Eski bir elbiseyi veya fotoğrafı her zaman görebileceğiniz bir yere asmak, başarılarınızı minik ödüllerle kutlamak, gerçekçi ve ölçülebilir hedefler koymak çok önemli. Belki de hep aynı kalori kısıtlamalarını ve kolay yolları deneyerek kilo vermeye çalıştınız ama doğru olan kişiye özel diyetlerle sabırlı bir şekilde yaşam tarzı değişikliği yapmaktır. Bu yüzden öncelikle iradenizi güçlendirmek için kendinize ulaşılabilir ve gerçekçi hedefler koy ve asla hedefine ulaşmadan pes etme.

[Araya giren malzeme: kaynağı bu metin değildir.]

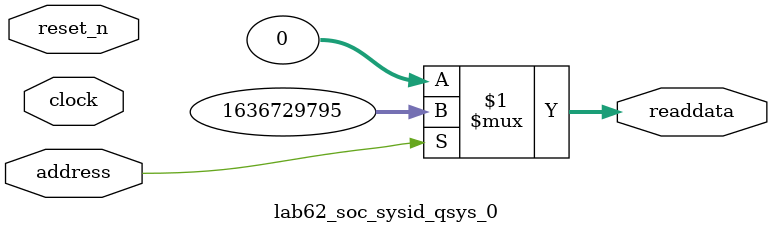
<source format=v>



// synthesis translate_off
`timescale 1ns / 1ps
// synthesis translate_on

// turn off superfluous verilog processor warnings 
// altera message_level Level1 
// altera message_off 10034 10035 10036 10037 10230 10240 10030 

module lab62_soc_sysid_qsys_0 (
               // inputs:
                address,
                clock,
                reset_n,

               // outputs:
                readdata
             )
;

  output  [ 31: 0] readdata;
  input            address;
  input            clock;
  input            reset_n;

  wire    [ 31: 0] readdata;
  //control_slave, which is an e_avalon_slave
  assign readdata = address ? 1636729795 : 0;

endmodule



</source>
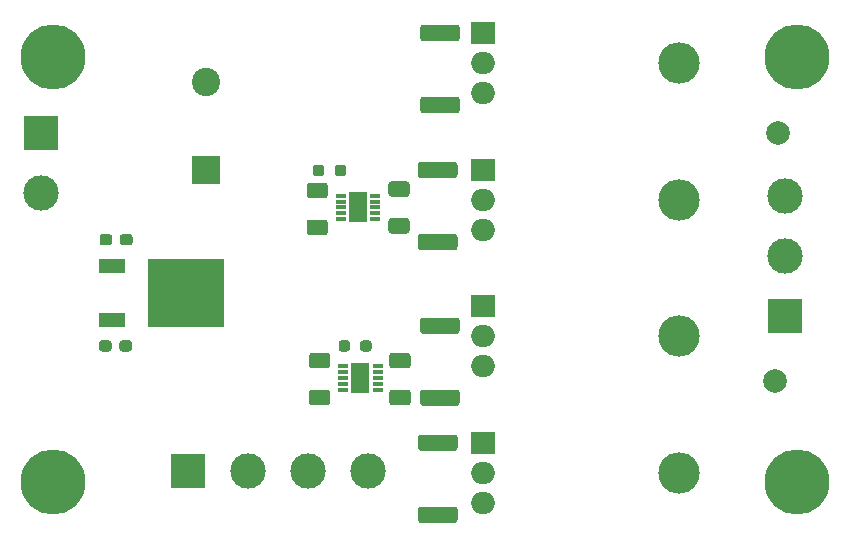
<source format=gts>
G04 #@! TF.GenerationSoftware,KiCad,Pcbnew,5.1.10*
G04 #@! TF.CreationDate,2021-08-14T17:22:50+12:00*
G04 #@! TF.ProjectId,GateStage,47617465-5374-4616-9765-2e6b69636164,rev?*
G04 #@! TF.SameCoordinates,Original*
G04 #@! TF.FileFunction,Soldermask,Top*
G04 #@! TF.FilePolarity,Negative*
%FSLAX46Y46*%
G04 Gerber Fmt 4.6, Leading zero omitted, Abs format (unit mm)*
G04 Created by KiCad (PCBNEW 5.1.10) date 2021-08-14 17:22:50*
%MOMM*%
%LPD*%
G01*
G04 APERTURE LIST*
%ADD10R,1.650000X2.600000*%
%ADD11R,0.850000X0.300000*%
%ADD12C,2.000000*%
%ADD13C,3.000000*%
%ADD14R,3.000000X3.000000*%
%ADD15C,5.500000*%
%ADD16C,2.400000*%
%ADD17R,2.400000X2.400000*%
%ADD18R,6.400000X5.800000*%
%ADD19R,2.200000X1.200000*%
%ADD20O,2.000000X1.905000*%
%ADD21R,2.000000X1.905000*%
%ADD22O,3.500000X3.500000*%
G04 APERTURE END LIST*
G36*
G01*
X148502999Y-47785000D02*
X149803001Y-47785000D01*
G75*
G02*
X150053000Y-48034999I0J-249999D01*
G01*
X150053000Y-48860001D01*
G75*
G02*
X149803001Y-49110000I-249999J0D01*
G01*
X148502999Y-49110000D01*
G75*
G02*
X148253000Y-48860001I0J249999D01*
G01*
X148253000Y-48034999D01*
G75*
G02*
X148502999Y-47785000I249999J0D01*
G01*
G37*
G36*
G01*
X148502999Y-44660000D02*
X149803001Y-44660000D01*
G75*
G02*
X150053000Y-44909999I0J-249999D01*
G01*
X150053000Y-45735001D01*
G75*
G02*
X149803001Y-45985000I-249999J0D01*
G01*
X148502999Y-45985000D01*
G75*
G02*
X148253000Y-45735001I0J249999D01*
G01*
X148253000Y-44909999D01*
G75*
G02*
X148502999Y-44660000I249999J0D01*
G01*
G37*
D10*
X145878000Y-61310000D03*
D11*
X144428000Y-62310000D03*
X144428000Y-61810000D03*
X144428000Y-61310000D03*
X144428000Y-60810000D03*
X144428000Y-60310000D03*
X147328000Y-60310000D03*
X147328000Y-60810000D03*
X147328000Y-61310000D03*
X147328000Y-61810000D03*
X147328000Y-62310000D03*
D10*
X145653000Y-46885000D03*
D11*
X144203000Y-47885000D03*
X144203000Y-47385000D03*
X144203000Y-46885000D03*
X144203000Y-46385000D03*
X144203000Y-45885000D03*
X147103000Y-45885000D03*
X147103000Y-46385000D03*
X147103000Y-46885000D03*
X147103000Y-47385000D03*
X147103000Y-47885000D03*
D12*
X181000000Y-61610000D03*
X181200000Y-40610000D03*
G36*
G01*
X151174999Y-62300000D02*
X154025001Y-62300000D01*
G75*
G02*
X154275000Y-62549999I0J-249999D01*
G01*
X154275000Y-63450001D01*
G75*
G02*
X154025001Y-63700000I-249999J0D01*
G01*
X151174999Y-63700000D01*
G75*
G02*
X150925000Y-63450001I0J249999D01*
G01*
X150925000Y-62549999D01*
G75*
G02*
X151174999Y-62300000I249999J0D01*
G01*
G37*
G36*
G01*
X151174999Y-56200000D02*
X154025001Y-56200000D01*
G75*
G02*
X154275000Y-56449999I0J-249999D01*
G01*
X154275000Y-57350001D01*
G75*
G02*
X154025001Y-57600000I-249999J0D01*
G01*
X151174999Y-57600000D01*
G75*
G02*
X150925000Y-57350001I0J249999D01*
G01*
X150925000Y-56449999D01*
G75*
G02*
X151174999Y-56200000I249999J0D01*
G01*
G37*
G36*
G01*
X151202999Y-37510000D02*
X154053001Y-37510000D01*
G75*
G02*
X154303000Y-37759999I0J-249999D01*
G01*
X154303000Y-38660001D01*
G75*
G02*
X154053001Y-38910000I-249999J0D01*
G01*
X151202999Y-38910000D01*
G75*
G02*
X150953000Y-38660001I0J249999D01*
G01*
X150953000Y-37759999D01*
G75*
G02*
X151202999Y-37510000I249999J0D01*
G01*
G37*
G36*
G01*
X151202999Y-31410000D02*
X154053001Y-31410000D01*
G75*
G02*
X154303000Y-31659999I0J-249999D01*
G01*
X154303000Y-32560001D01*
G75*
G02*
X154053001Y-32810000I-249999J0D01*
G01*
X151202999Y-32810000D01*
G75*
G02*
X150953000Y-32560001I0J249999D01*
G01*
X150953000Y-31659999D01*
G75*
G02*
X151202999Y-31410000I249999J0D01*
G01*
G37*
G36*
G01*
X151002999Y-72210000D02*
X153853001Y-72210000D01*
G75*
G02*
X154103000Y-72459999I0J-249999D01*
G01*
X154103000Y-73360001D01*
G75*
G02*
X153853001Y-73610000I-249999J0D01*
G01*
X151002999Y-73610000D01*
G75*
G02*
X150753000Y-73360001I0J249999D01*
G01*
X150753000Y-72459999D01*
G75*
G02*
X151002999Y-72210000I249999J0D01*
G01*
G37*
G36*
G01*
X151002999Y-66110000D02*
X153853001Y-66110000D01*
G75*
G02*
X154103000Y-66359999I0J-249999D01*
G01*
X154103000Y-67260001D01*
G75*
G02*
X153853001Y-67510000I-249999J0D01*
G01*
X151002999Y-67510000D01*
G75*
G02*
X150753000Y-67260001I0J249999D01*
G01*
X150753000Y-66359999D01*
G75*
G02*
X151002999Y-66110000I249999J0D01*
G01*
G37*
G36*
G01*
X151002999Y-49110000D02*
X153853001Y-49110000D01*
G75*
G02*
X154103000Y-49359999I0J-249999D01*
G01*
X154103000Y-50260001D01*
G75*
G02*
X153853001Y-50510000I-249999J0D01*
G01*
X151002999Y-50510000D01*
G75*
G02*
X150753000Y-50260001I0J249999D01*
G01*
X150753000Y-49359999D01*
G75*
G02*
X151002999Y-49110000I249999J0D01*
G01*
G37*
G36*
G01*
X151002999Y-43010000D02*
X153853001Y-43010000D01*
G75*
G02*
X154103000Y-43259999I0J-249999D01*
G01*
X154103000Y-44160001D01*
G75*
G02*
X153853001Y-44410000I-249999J0D01*
G01*
X151002999Y-44410000D01*
G75*
G02*
X150753000Y-44160001I0J249999D01*
G01*
X150753000Y-43259999D01*
G75*
G02*
X151002999Y-43010000I249999J0D01*
G01*
G37*
G36*
G01*
X145853000Y-58847500D02*
X145853000Y-58372500D01*
G75*
G02*
X146090500Y-58135000I237500J0D01*
G01*
X146590500Y-58135000D01*
G75*
G02*
X146828000Y-58372500I0J-237500D01*
G01*
X146828000Y-58847500D01*
G75*
G02*
X146590500Y-59085000I-237500J0D01*
G01*
X146090500Y-59085000D01*
G75*
G02*
X145853000Y-58847500I0J237500D01*
G01*
G37*
G36*
G01*
X144028000Y-58847500D02*
X144028000Y-58372500D01*
G75*
G02*
X144265500Y-58135000I237500J0D01*
G01*
X144765500Y-58135000D01*
G75*
G02*
X145003000Y-58372500I0J-237500D01*
G01*
X145003000Y-58847500D01*
G75*
G02*
X144765500Y-59085000I-237500J0D01*
G01*
X144265500Y-59085000D01*
G75*
G02*
X144028000Y-58847500I0J237500D01*
G01*
G37*
G36*
G01*
X142837500Y-43512500D02*
X142837500Y-43987500D01*
G75*
G02*
X142600000Y-44225000I-237500J0D01*
G01*
X142100000Y-44225000D01*
G75*
G02*
X141862500Y-43987500I0J237500D01*
G01*
X141862500Y-43512500D01*
G75*
G02*
X142100000Y-43275000I237500J0D01*
G01*
X142600000Y-43275000D01*
G75*
G02*
X142837500Y-43512500I0J-237500D01*
G01*
G37*
G36*
G01*
X144662500Y-43512500D02*
X144662500Y-43987500D01*
G75*
G02*
X144425000Y-44225000I-237500J0D01*
G01*
X143925000Y-44225000D01*
G75*
G02*
X143687500Y-43987500I0J237500D01*
G01*
X143687500Y-43512500D01*
G75*
G02*
X143925000Y-43275000I237500J0D01*
G01*
X144425000Y-43275000D01*
G75*
G02*
X144662500Y-43512500I0J-237500D01*
G01*
G37*
D13*
X181828000Y-45950000D03*
X181828000Y-51030000D03*
D14*
X181828000Y-56110000D03*
D13*
X118828000Y-45690000D03*
D14*
X118828000Y-40610000D03*
D13*
X146560000Y-69200000D03*
D14*
X131320000Y-69200000D03*
D13*
X141480000Y-69200000D03*
X136400000Y-69200000D03*
D15*
X182828000Y-70110000D03*
X119828000Y-70110000D03*
X182828000Y-34110000D03*
X119828000Y-34110000D03*
G36*
G01*
X148577999Y-62310000D02*
X149878001Y-62310000D01*
G75*
G02*
X150128000Y-62559999I0J-249999D01*
G01*
X150128000Y-63385001D01*
G75*
G02*
X149878001Y-63635000I-249999J0D01*
G01*
X148577999Y-63635000D01*
G75*
G02*
X148328000Y-63385001I0J249999D01*
G01*
X148328000Y-62559999D01*
G75*
G02*
X148577999Y-62310000I249999J0D01*
G01*
G37*
G36*
G01*
X148577999Y-59185000D02*
X149878001Y-59185000D01*
G75*
G02*
X150128000Y-59434999I0J-249999D01*
G01*
X150128000Y-60260001D01*
G75*
G02*
X149878001Y-60510000I-249999J0D01*
G01*
X148577999Y-60510000D01*
G75*
G02*
X148328000Y-60260001I0J249999D01*
G01*
X148328000Y-59434999D01*
G75*
G02*
X148577999Y-59185000I249999J0D01*
G01*
G37*
G36*
G01*
X142878001Y-46110000D02*
X141577999Y-46110000D01*
G75*
G02*
X141328000Y-45860001I0J249999D01*
G01*
X141328000Y-45034999D01*
G75*
G02*
X141577999Y-44785000I249999J0D01*
G01*
X142878001Y-44785000D01*
G75*
G02*
X143128000Y-45034999I0J-249999D01*
G01*
X143128000Y-45860001D01*
G75*
G02*
X142878001Y-46110000I-249999J0D01*
G01*
G37*
G36*
G01*
X142878001Y-49235000D02*
X141577999Y-49235000D01*
G75*
G02*
X141328000Y-48985001I0J249999D01*
G01*
X141328000Y-48159999D01*
G75*
G02*
X141577999Y-47910000I249999J0D01*
G01*
X142878001Y-47910000D01*
G75*
G02*
X143128000Y-48159999I0J-249999D01*
G01*
X143128000Y-48985001D01*
G75*
G02*
X142878001Y-49235000I-249999J0D01*
G01*
G37*
G36*
G01*
X143078001Y-60510000D02*
X141777999Y-60510000D01*
G75*
G02*
X141528000Y-60260001I0J249999D01*
G01*
X141528000Y-59434999D01*
G75*
G02*
X141777999Y-59185000I249999J0D01*
G01*
X143078001Y-59185000D01*
G75*
G02*
X143328000Y-59434999I0J-249999D01*
G01*
X143328000Y-60260001D01*
G75*
G02*
X143078001Y-60510000I-249999J0D01*
G01*
G37*
G36*
G01*
X143078001Y-63635000D02*
X141777999Y-63635000D01*
G75*
G02*
X141528000Y-63385001I0J249999D01*
G01*
X141528000Y-62559999D01*
G75*
G02*
X141777999Y-62310000I249999J0D01*
G01*
X143078001Y-62310000D01*
G75*
G02*
X143328000Y-62559999I0J-249999D01*
G01*
X143328000Y-63385001D01*
G75*
G02*
X143078001Y-63635000I-249999J0D01*
G01*
G37*
D16*
X132828000Y-36250000D03*
D17*
X132828000Y-43750000D03*
G36*
G01*
X125515500Y-49847500D02*
X125515500Y-49372500D01*
G75*
G02*
X125753000Y-49135000I237500J0D01*
G01*
X126353000Y-49135000D01*
G75*
G02*
X126590500Y-49372500I0J-237500D01*
G01*
X126590500Y-49847500D01*
G75*
G02*
X126353000Y-50085000I-237500J0D01*
G01*
X125753000Y-50085000D01*
G75*
G02*
X125515500Y-49847500I0J237500D01*
G01*
G37*
G36*
G01*
X123790500Y-49847500D02*
X123790500Y-49372500D01*
G75*
G02*
X124028000Y-49135000I237500J0D01*
G01*
X124628000Y-49135000D01*
G75*
G02*
X124865500Y-49372500I0J-237500D01*
G01*
X124865500Y-49847500D01*
G75*
G02*
X124628000Y-50085000I-237500J0D01*
G01*
X124028000Y-50085000D01*
G75*
G02*
X123790500Y-49847500I0J237500D01*
G01*
G37*
G36*
G01*
X125465500Y-58847500D02*
X125465500Y-58372500D01*
G75*
G02*
X125703000Y-58135000I237500J0D01*
G01*
X126303000Y-58135000D01*
G75*
G02*
X126540500Y-58372500I0J-237500D01*
G01*
X126540500Y-58847500D01*
G75*
G02*
X126303000Y-59085000I-237500J0D01*
G01*
X125703000Y-59085000D01*
G75*
G02*
X125465500Y-58847500I0J237500D01*
G01*
G37*
G36*
G01*
X123740500Y-58847500D02*
X123740500Y-58372500D01*
G75*
G02*
X123978000Y-58135000I237500J0D01*
G01*
X124578000Y-58135000D01*
G75*
G02*
X124815500Y-58372500I0J-237500D01*
G01*
X124815500Y-58847500D01*
G75*
G02*
X124578000Y-59085000I-237500J0D01*
G01*
X123978000Y-59085000D01*
G75*
G02*
X123740500Y-58847500I0J237500D01*
G01*
G37*
D18*
X131153000Y-54135000D03*
D19*
X124853000Y-56415000D03*
X124853000Y-51855000D03*
D20*
X156228000Y-71890000D03*
X156228000Y-69350000D03*
D21*
X156228000Y-66810000D03*
D22*
X172888000Y-69350000D03*
D20*
X156228000Y-60340000D03*
X156228000Y-57800000D03*
D21*
X156228000Y-55260000D03*
D22*
X172888000Y-57800000D03*
D20*
X156228000Y-48790000D03*
X156228000Y-46250000D03*
D21*
X156228000Y-43710000D03*
D22*
X172888000Y-46250000D03*
D20*
X156228000Y-37190000D03*
X156228000Y-34650000D03*
D21*
X156228000Y-32110000D03*
D22*
X172888000Y-34650000D03*
M02*

</source>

Sebzeler yüksek lif ve su içeriği ile sizi daha az kaloriyle doyurur. Tabağınızın yarısını sebzeler doldursun; bunlar haşlanmış, buharda, sote veya fırında gibi pişmiş sebzeler de olabilir, çiğ salatalar da olabilir. Eğlenceli tariflerle bunu hayat tarzı haline getirirseniz hem sürdürülebilir kilo verirsiniz hem de daha kolay ve gerçekçi bir çözüme ulaşırsınız.
Evde kullandığınız tabak, bardak gibi kapların boyutlarını küçülterek yiyecek ve içecekleriniz aynı bile kalsa kalori tasarrufuna gidersiniz. Çoğu zaman yedikleriniz değil yüksek kalorili, mideyi şişiren ya da boş kaloriler fark etmeden kilo almamıza neden olur ve iştahımızı kontrolden çıkarır. Bundan dolayı sıvılardan gelen kaloriyi azaltmak adına geniş bardak yerine uzun ince olanları tercih edin. Böylece kola, meyve suyu, alkol ve diğer şekerli içecekleri %25-30 daha az içersiniz. Ya da yemek tabaklarınızı küçülterek otomatik olarak daha az yemek yer, günde 100-200 kalori daha az alır ve farkına bile varmazsınız.
Karbonhidratları hayatınızdan çıkarmak yerine kontrollü olarak doğru kaynaklardan beslenin; Tam tahılları hayatınıza dahil edin; beyaz ekmek, pirinç ve makarna yerine atalık tohumlarından elde edilen ekşi mayalı ekmekler, kahverengi pirinç, karabuğday, kinoa, yulaf ve esmer ekmeği hayatınıza sokarak gizli kilo verme stratejisi elde edebilirsiniz. Mümkünse bunlar hiçbir zaman ana yemekleriniz olmasın ve ölçülü bir şekilde kullanın.
Yedikleriniz kadar yemek yeme süreniz ve şekli de önemli; sakin bir ortamda sadece yemek yemeğe odaklanarak ve mümkün olduğunca iyi çiğneyerek beslenin. Yeni çağın en büyük problemi yemeğe odaklanmadan televizyonla veya telefonla birlikte hem çok yemek hem doyduğunu anlamamak. Bundan dolayı yemek masasında her lokmanın tadını çıkarmak, sakin ve yavaş yavaş yemek, beynimizin doyduğunu anlaması için ona zaman vermek gerek.
Araştırmalar günde 6 saatten az uyuyanların, 7-9 saat uyuyanlara göre %30 daha fazla kilolu olduğunu gösterir. Uykusuzluk vücutta stres yaratır ve kortizol seviyeleri yükseldiği için daha çok yemeğe, özellikle de karbonhidrata olan tutkunuzu artırır. Düzenli ve kaliteli uykunun ruhunuza, bedeninize ve kilonuza olumlu yansıyacağını unutmayın.
Bitki çayları, baharatlar gibi metabolizmayı hızlandıran, canlandıran, sindirimi kolaylaştıran desteklerden faydalanın. Bunlardan çok büyük mucizeler beklemek yerine düzenli kullanımında vücudunuzdaki değişimlere odaklanın. Sizi çok motive edeceklerini unutmayın.